When Bush was first elected in what can only be generously described as a ‘squeaker’ he quickly ordered his cabinet staff to make the case for invading Iraq. In his own words to his biographer this was a war he wanted to wage, at least in part, to establish his popularity with the American people and to give him ‘political capital’ to push through the legislative initiatives he wanted.

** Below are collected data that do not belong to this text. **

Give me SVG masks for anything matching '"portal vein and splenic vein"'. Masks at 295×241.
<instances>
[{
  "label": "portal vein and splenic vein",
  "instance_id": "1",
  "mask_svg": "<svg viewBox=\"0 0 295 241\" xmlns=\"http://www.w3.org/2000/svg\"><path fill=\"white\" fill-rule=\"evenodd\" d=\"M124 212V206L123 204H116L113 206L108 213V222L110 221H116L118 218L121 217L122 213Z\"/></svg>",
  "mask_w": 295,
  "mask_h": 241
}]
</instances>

His basis for this thinking is almost certainly found in two historical parallels; The Falkland Islands war as waged by Thatcher, and the invasion of Grenada by US forces under Ronald Reagan. In both cases a seriously out-gunned opponent is thrashed ruthlessly in a short spate of conflict, with the victorious army/navy returning home to receive the dividends of victory. These are the paradigms that the Bush war-makers strove for, all the while believing that they would be greeted with a rain of flowers and welcomed with open arms by all Iraqis.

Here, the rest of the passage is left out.